KOMMENTAR Weiter gegen Homos & Aktivisten

Für Wladimir Putin läuft alles zufriedenstellend und damit nach Plan – fast jedenfalls. Zwar könnte das russische Olympiateam bei der Jagd nach Edelmetall noch zulegen. Doch das Wetter spielt so leidlich mit, in die Protestzone traut sich ohnehin niemand, und auch Islamisten halten sich allen anderslautenden Drohungen vor den Winterspielen zum Trotz zurück. Kurzum: Größere Kollateralschäden sind bislang ausgeblieben.

Während die Welt also auf die Olympischen Spiele starrt, geht andernorts in Russland das große Reinemachen unbekümmert weiter.

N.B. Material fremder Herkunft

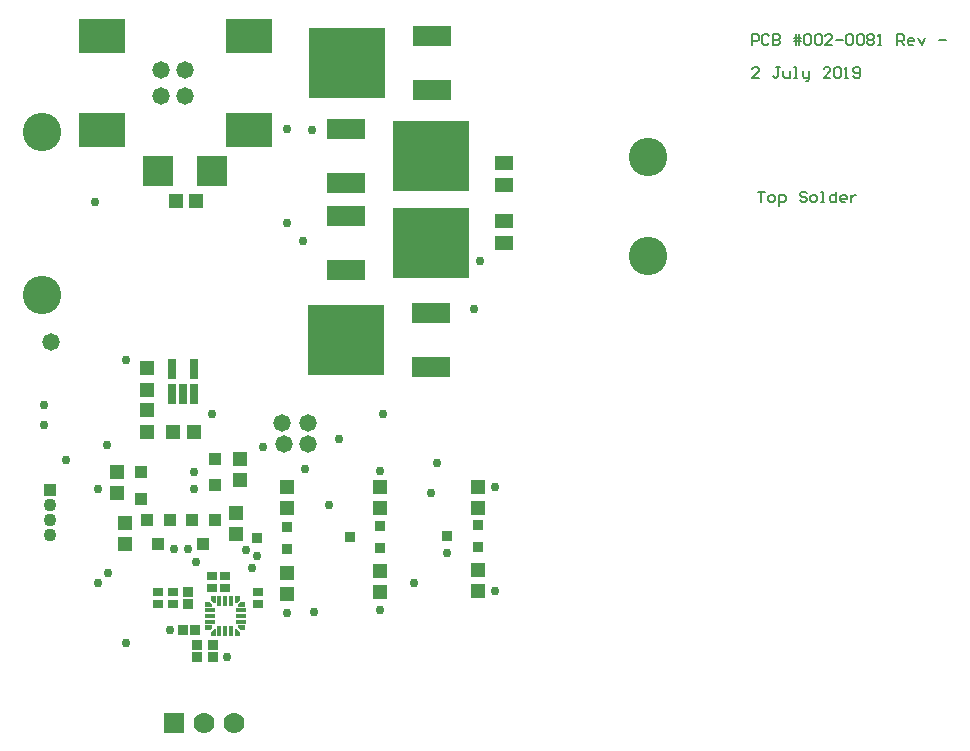
<source format=gts>
G04*
G04 #@! TF.GenerationSoftware,Altium Limited,Altium Designer,19.0.10 (269)*
G04*
G04 Layer_Color=8388736*
%FSLAX23Y23*%
%MOIN*%
G70*
G01*
G75*
%ADD16C,0.008*%
%ADD38R,0.039X0.039*%
%ADD39R,0.063X0.049*%
%ADD40R,0.039X0.043*%
%ADD41R,0.099X0.099*%
%ADD42R,0.051X0.047*%
%ADD43R,0.158X0.118*%
%ADD44R,0.126X0.071*%
%ADD45R,0.252X0.236*%
%ADD46R,0.051X0.051*%
%ADD47R,0.034X0.030*%
%ADD48R,0.036X0.032*%
%ADD49R,0.051X0.051*%
%ADD50R,0.036X0.036*%
%ADD51R,0.036X0.036*%
%ADD52R,0.032X0.017*%
%ADD53R,0.017X0.032*%
%ADD54R,0.030X0.065*%
%ADD55R,0.030X0.065*%
%ADD56C,0.128*%
%ADD57C,0.070*%
%ADD58R,0.070X0.070*%
%ADD59R,0.043X0.043*%
%ADD60C,0.043*%
%ADD61C,0.030*%
%ADD62C,0.058*%
G36*
X627Y477D02*
X618Y468D01*
X603Y468D01*
Y484D01*
X627D01*
X627Y477D01*
D02*
G37*
G36*
X639Y448D02*
X622D01*
X622Y463D01*
X632Y472D01*
X639Y472D01*
Y448D01*
D02*
G37*
G36*
Y558D02*
X632Y558D01*
X622Y567D01*
X622Y583D01*
X639D01*
Y558D01*
D02*
G37*
G36*
X618Y563D02*
X627Y554D01*
X627Y546D01*
X603D01*
Y563D01*
X618Y563D01*
D02*
G37*
G36*
X737Y468D02*
X722Y468D01*
X713Y477D01*
X713Y484D01*
X737D01*
Y468D01*
D02*
G37*
G36*
X708Y472D02*
X718Y463D01*
X718Y448D01*
X701D01*
Y472D01*
X708Y472D01*
D02*
G37*
G36*
X718Y567D02*
X708Y558D01*
X701Y558D01*
Y583D01*
X718D01*
X718Y567D01*
D02*
G37*
G36*
X737Y546D02*
X713D01*
X713Y554D01*
X722Y563D01*
X737Y563D01*
Y546D01*
D02*
G37*
D16*
X2445Y1930D02*
X2468D01*
X2457D01*
Y1895D01*
X2486D02*
X2497D01*
X2503Y1901D01*
Y1912D01*
X2497Y1918D01*
X2486D01*
X2480Y1912D01*
Y1901D01*
X2486Y1895D01*
X2515Y1883D02*
Y1918D01*
X2532D01*
X2538Y1912D01*
Y1901D01*
X2532Y1895D01*
X2515D01*
X2608Y1924D02*
X2602Y1930D01*
X2591D01*
X2585Y1924D01*
Y1918D01*
X2591Y1912D01*
X2602D01*
X2608Y1907D01*
Y1901D01*
X2602Y1895D01*
X2591D01*
X2585Y1901D01*
X2626Y1895D02*
X2637D01*
X2643Y1901D01*
Y1912D01*
X2637Y1918D01*
X2626D01*
X2620Y1912D01*
Y1901D01*
X2626Y1895D01*
X2655D02*
X2667D01*
X2661D01*
Y1930D01*
X2655D01*
X2707D02*
Y1895D01*
X2690D01*
X2684Y1901D01*
Y1912D01*
X2690Y1918D01*
X2707D01*
X2737Y1895D02*
X2725D01*
X2719Y1901D01*
Y1912D01*
X2725Y1918D01*
X2737D01*
X2742Y1912D01*
Y1907D01*
X2719D01*
X2754Y1918D02*
Y1895D01*
Y1907D01*
X2760Y1912D01*
X2766Y1918D01*
X2772D01*
X2448Y2310D02*
X2425D01*
X2448Y2333D01*
Y2339D01*
X2442Y2345D01*
X2431D01*
X2425Y2339D01*
X2518Y2345D02*
X2507D01*
X2512D01*
Y2316D01*
X2507Y2310D01*
X2501D01*
X2495Y2316D01*
X2530Y2333D02*
Y2316D01*
X2536Y2310D01*
X2553D01*
Y2333D01*
X2565Y2310D02*
X2577D01*
X2571D01*
Y2345D01*
X2565D01*
X2594Y2333D02*
Y2316D01*
X2600Y2310D01*
X2617D01*
Y2304D01*
X2612Y2298D01*
X2606D01*
X2617Y2310D02*
Y2333D01*
X2687Y2310D02*
X2664D01*
X2687Y2333D01*
Y2339D01*
X2682Y2345D01*
X2670D01*
X2664Y2339D01*
X2699D02*
X2705Y2345D01*
X2717D01*
X2722Y2339D01*
Y2316D01*
X2717Y2310D01*
X2705D01*
X2699Y2316D01*
Y2339D01*
X2734Y2310D02*
X2746D01*
X2740D01*
Y2345D01*
X2734Y2339D01*
X2763Y2316D02*
X2769Y2310D01*
X2781D01*
X2787Y2316D01*
Y2339D01*
X2781Y2345D01*
X2769D01*
X2763Y2339D01*
Y2333D01*
X2769Y2327D01*
X2787D01*
X2425Y2420D02*
Y2455D01*
X2442D01*
X2448Y2449D01*
Y2437D01*
X2442Y2432D01*
X2425D01*
X2483Y2449D02*
X2477Y2455D01*
X2466D01*
X2460Y2449D01*
Y2426D01*
X2466Y2420D01*
X2477D01*
X2483Y2426D01*
X2495Y2455D02*
Y2420D01*
X2512D01*
X2518Y2426D01*
Y2432D01*
X2512Y2437D01*
X2495D01*
X2512D01*
X2518Y2443D01*
Y2449D01*
X2512Y2455D01*
X2495D01*
X2571Y2420D02*
Y2455D01*
X2582D02*
Y2420D01*
X2565Y2443D02*
X2582D01*
X2588D01*
X2565Y2432D02*
X2588D01*
X2600Y2449D02*
X2606Y2455D01*
X2617D01*
X2623Y2449D01*
Y2426D01*
X2617Y2420D01*
X2606D01*
X2600Y2426D01*
Y2449D01*
X2635D02*
X2641Y2455D01*
X2652D01*
X2658Y2449D01*
Y2426D01*
X2652Y2420D01*
X2641D01*
X2635Y2426D01*
Y2449D01*
X2693Y2420D02*
X2670D01*
X2693Y2443D01*
Y2449D01*
X2687Y2455D01*
X2676D01*
X2670Y2449D01*
X2705Y2437D02*
X2728D01*
X2740Y2449D02*
X2746Y2455D01*
X2757D01*
X2763Y2449D01*
Y2426D01*
X2757Y2420D01*
X2746D01*
X2740Y2426D01*
Y2449D01*
X2775D02*
X2781Y2455D01*
X2792D01*
X2798Y2449D01*
Y2426D01*
X2792Y2420D01*
X2781D01*
X2775Y2426D01*
Y2449D01*
X2810D02*
X2816Y2455D01*
X2827D01*
X2833Y2449D01*
Y2443D01*
X2827Y2437D01*
X2833Y2432D01*
Y2426D01*
X2827Y2420D01*
X2816D01*
X2810Y2426D01*
Y2432D01*
X2816Y2437D01*
X2810Y2443D01*
Y2449D01*
X2816Y2437D02*
X2827D01*
X2845Y2420D02*
X2857D01*
X2851D01*
Y2455D01*
X2845Y2449D01*
X2909Y2420D02*
Y2455D01*
X2927D01*
X2932Y2449D01*
Y2437D01*
X2927Y2432D01*
X2909D01*
X2921D02*
X2932Y2420D01*
X2961D02*
X2950D01*
X2944Y2426D01*
Y2437D01*
X2950Y2443D01*
X2961D01*
X2967Y2437D01*
Y2432D01*
X2944D01*
X2979Y2443D02*
X2991Y2420D01*
X3002Y2443D01*
X3049Y2437D02*
X3072D01*
D38*
X390Y907D02*
D03*
Y995D02*
D03*
X635Y951D02*
D03*
Y1040D02*
D03*
D39*
X1600Y1832D02*
D03*
Y1758D02*
D03*
Y2027D02*
D03*
Y1953D02*
D03*
D40*
X634Y835D02*
D03*
X560D02*
D03*
X597Y756D02*
D03*
X484Y835D02*
D03*
X410D02*
D03*
X447Y756D02*
D03*
D41*
X447Y2000D02*
D03*
X624D02*
D03*
D42*
X505Y1900D02*
D03*
X572D02*
D03*
D43*
X750Y2450D02*
D03*
Y2135D02*
D03*
X260Y2450D02*
D03*
Y2135D02*
D03*
D44*
X1358Y2270D02*
D03*
Y2450D02*
D03*
X1355Y1345D02*
D03*
Y1525D02*
D03*
X1072Y2140D02*
D03*
Y1960D02*
D03*
Y1850D02*
D03*
Y1670D02*
D03*
D45*
X1075Y2360D02*
D03*
X1072Y1435D02*
D03*
X1355Y2050D02*
D03*
Y1760D02*
D03*
D46*
X495Y1130D02*
D03*
X565D02*
D03*
D47*
X670Y650D02*
D03*
Y610D02*
D03*
X624Y650D02*
D03*
Y610D02*
D03*
X445Y555D02*
D03*
Y595D02*
D03*
X494Y555D02*
D03*
Y595D02*
D03*
X780Y555D02*
D03*
Y594D02*
D03*
D48*
X876Y738D02*
D03*
Y813D02*
D03*
X774Y775D02*
D03*
X1409Y782D02*
D03*
X1511Y820D02*
D03*
Y745D02*
D03*
X1084Y780D02*
D03*
X1186Y817D02*
D03*
Y743D02*
D03*
D49*
X705Y790D02*
D03*
Y860D02*
D03*
X720Y1040D02*
D03*
Y969D02*
D03*
X1511Y875D02*
D03*
Y945D02*
D03*
X1511Y670D02*
D03*
Y600D02*
D03*
X310Y995D02*
D03*
Y925D02*
D03*
X335Y825D02*
D03*
Y754D02*
D03*
X876Y660D02*
D03*
Y590D02*
D03*
X876Y875D02*
D03*
Y945D02*
D03*
X1185Y665D02*
D03*
Y594D02*
D03*
X1186Y875D02*
D03*
Y945D02*
D03*
X410Y1270D02*
D03*
Y1341D02*
D03*
X410Y1130D02*
D03*
Y1201D02*
D03*
D50*
X544Y594D02*
D03*
Y555D02*
D03*
X575Y380D02*
D03*
Y420D02*
D03*
X630Y380D02*
D03*
Y420D02*
D03*
D51*
X530Y468D02*
D03*
X570D02*
D03*
D52*
X619Y535D02*
D03*
Y515D02*
D03*
Y496D02*
D03*
X721D02*
D03*
Y515D02*
D03*
Y535D02*
D03*
D53*
X650Y464D02*
D03*
X670D02*
D03*
X690D02*
D03*
Y566D02*
D03*
X670D02*
D03*
X650D02*
D03*
D54*
X567Y1340D02*
D03*
Y1255D02*
D03*
X493Y1340D02*
D03*
X530Y1255D02*
D03*
D55*
X493Y1255D02*
D03*
D56*
X60Y2130D02*
D03*
Y1585D02*
D03*
X2080Y1715D02*
D03*
Y2045D02*
D03*
D57*
X700Y160D02*
D03*
X600D02*
D03*
D58*
X500D02*
D03*
D59*
X85Y935D02*
D03*
D60*
Y885D02*
D03*
Y835D02*
D03*
Y785D02*
D03*
D61*
X572Y695D02*
D03*
X760Y675D02*
D03*
X964Y530D02*
D03*
X1300Y625D02*
D03*
X876Y1825D02*
D03*
X930Y1765D02*
D03*
X876Y2140D02*
D03*
X65Y1218D02*
D03*
X795Y1080D02*
D03*
X935Y1005D02*
D03*
X1050Y1105D02*
D03*
X275Y1085D02*
D03*
X340Y1370D02*
D03*
X235Y1895D02*
D03*
X625Y1188D02*
D03*
X65Y1153D02*
D03*
X245Y625D02*
D03*
X544Y739D02*
D03*
X739Y737D02*
D03*
X485Y470D02*
D03*
X675Y380D02*
D03*
X1185Y1000D02*
D03*
X500Y738D02*
D03*
X565Y995D02*
D03*
X565Y940D02*
D03*
X140Y1035D02*
D03*
X280Y660D02*
D03*
X1195Y1190D02*
D03*
X960Y2135D02*
D03*
X1569Y600D02*
D03*
X1015Y885D02*
D03*
X245Y940D02*
D03*
X340Y425D02*
D03*
X1355Y925D02*
D03*
X876Y525D02*
D03*
X1185Y535D02*
D03*
X1569Y945D02*
D03*
X1520Y1700D02*
D03*
X1500Y1540D02*
D03*
X1410Y725D02*
D03*
X1375Y1025D02*
D03*
X774Y715D02*
D03*
D62*
X90Y1430D02*
D03*
X865Y1090D02*
D03*
X860Y1160D02*
D03*
X945Y1090D02*
D03*
Y1160D02*
D03*
X535Y2335D02*
D03*
X455D02*
D03*
X535Y2250D02*
D03*
X455D02*
D03*
M02*

</source>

Business as usual eben in Putins lupenreiner Demokratie. So verurteilte vorigen Mittwoch ein Gericht in Krasnodar den Aktivisten Jewgeni Witischko zu einer dreijährigen Haftstrafe. Der Wissenschaftler hatte sich erdreistet, gegen Umweltschäden im Zuge der Vorbereitung der Olympischen Winterspiele zu protestieren.

Damit ist also ein weiterer Regierungskritiker vorerst kaltgestellt – was jedoch Thomas Bachs Freude an den so erfolgreichen Spielen nicht trüben konnte. Witischko habe, soweit er informiert sei, gegen geltende russische Gesetze verstoßen, ließ der IOC-Präsident wissen. Das heißt nicht anderes, als dass der Umweltoppositionelle die nächsten drei Jahre zu Recht in einem Straflager verschimmelt.

Auch in Sachen Adoptionsverbot für Ausländer legte die Regierung in dieser Woche nach und besorgte es Homosexuellen noch einmal tüchtig. Künftig dürfen Bürger von Staaten, in denen gleichgeschlechtliche Ehen erlaubt sind, keine russischen Heimkinder mehr adoptieren.

Viele hatten gehofft, dass der Kreml wenigstens während der Zeit von Sotschi nicht in gewohnter Manier agieren würde.

Ein Trugschluss. Putin und die Seinen gehen unverändert hart gegen alles ihrer Meinung nach Bedrohliche und Abartige vor. Doch vielleicht steht dahinter ja die Idee, dass gerade jetzt sowieso niemand so genau hinsieht.

Man darf gespannt sein, was nach den Tagen von Sotschi kommt. Fest steht: Lustiger und wärmer, außer in rein klimatischer Hinsicht in Sotschi, wird es nicht werden. Im Gegenteil: Diejenigen, die befürchten, das russische Regime werde nach den Spielen noch härter hinlangen, dürften richtig liegen. Leider.